By Rachel Chalmers

The enterprise information portal – or corporate portal, if you prefer – is shaping up as 1999’s hot market, much as web application servers were all the rage in 1997. The two fads share more than heat, light and enthusiastic press coverage. Both grew out of a convergence of pre-existing technologies that never quite took off: data warehousing, data mining and business intelligence, to name a few. Since Merrill Lynch defined the enterprise information portal in a November 1998 report, research firms have been hard at work refining that definition. Most recently, Rob Tholemeier at FAC/Equities First Albany has said that he looks for a multi-tier architecture, including a web server that contains presentation logic and an application with integrity, execution and back-end connectivity services.

He notes that the Meta Group calls for what it calls a ‘wholistic’ approach, which takes into account the collaborative aspects of customer relationship management in a networked business environment. Thus, write Tholemeier, while a portal might begin as an exercise in organizing access to internal information (which is difficult enough), the long-term goal should not lose sight of the more important process of externalization. This is exactly the approach taken by Verano Inc, whose Illuminar family is designed specifically for supplier relationship management in vertical industries like oil and gas exploration, banks and financial institutions.

Tholemeier points to MicroStrategy Inc as an exemplar of business-to-consumer business intelligence (BI) through its Strategy.com web site. As a matter of fact, Sagemaker Inc is pursuing a similar line with its SageWave.com consumer service. The idea is to get employees hooked on the personalized web version of the application.

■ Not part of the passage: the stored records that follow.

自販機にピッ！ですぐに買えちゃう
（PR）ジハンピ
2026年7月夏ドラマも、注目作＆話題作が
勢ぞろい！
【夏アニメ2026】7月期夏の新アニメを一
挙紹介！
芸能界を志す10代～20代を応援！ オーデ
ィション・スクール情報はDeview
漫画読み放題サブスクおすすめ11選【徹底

When subscribers inside any given organization reach critical mass, the sales force turns up in the CIO’s office with web log data and a compelling story: here is a problem your employees face which our software is already solving. In an ideal world, software sales worth tens of thousands rapidly ensue.

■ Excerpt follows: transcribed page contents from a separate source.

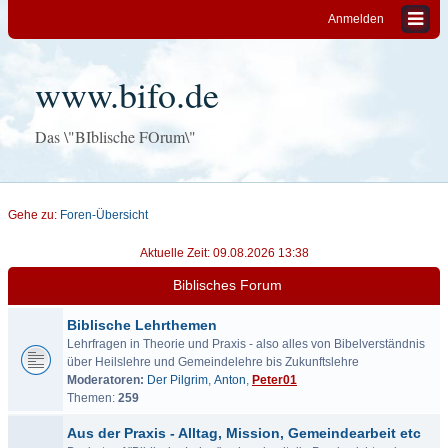
Anmelden
www.bifo.de
Das \"BIblische FOrum\"
Gehe zu:
Foren-Übersicht
Aktuelle Zeit: 09.08.2026 13:38
Biblisches Forum
Biblische Lehrthemen
Lehrfragen in Theorie und Praxis - also alles von Bibelverständnis
über Heilslehre und Gemeindelehre bis Zukunftslehre
Moderatoren:
Der Pilgrim
,
Anton
,
Peter01
Themen:
259
Aus der Praxis - Alltag, Mission, Gemeindearbeit etc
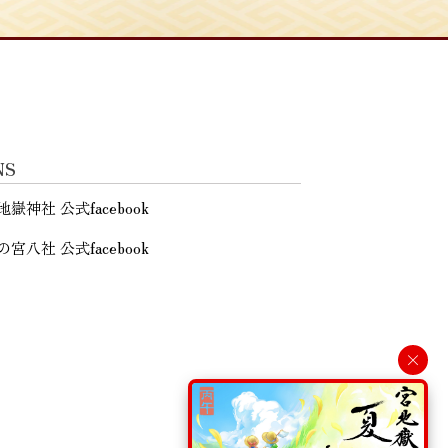
NS
地嶽神社 公式facebook
の宮八社 公式facebook
×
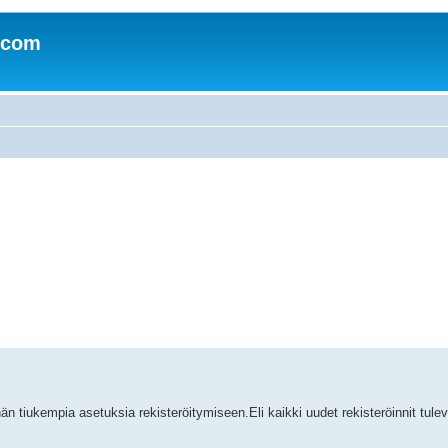
.com
än tiukempia asetuksia rekisteröitymiseen.Eli kaikki uudet rekisteröinnit tulev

For business-to-business BI, FAC/Equities fancies the chances of Brio Technology Inc, which recently acquired Sqribe Technologies Inc, and of French decision support vendor Business Objects Inc. Tholemeier also makes the intriguing suggestion that different kinds of portal software, aimed at different markets, will co- exist within organizations as portals nest creating hierarchies. On the one hand you’ll have BI portals from Brio and Business Objects. On the other, you’ll have pure publishing portals from vendors like Viador Inc and Plumtree Inc, designed to aggregate information from the vastly heterogeneous sources you’d expect to find inside your average wired enterprise. What that means is that the dozens of players in the space are not necessarily natural enemies. For the BI vendors, the introduction of independent information portals must be seen as positive, Tholemeier concludes; the more users equipped to access information, the better.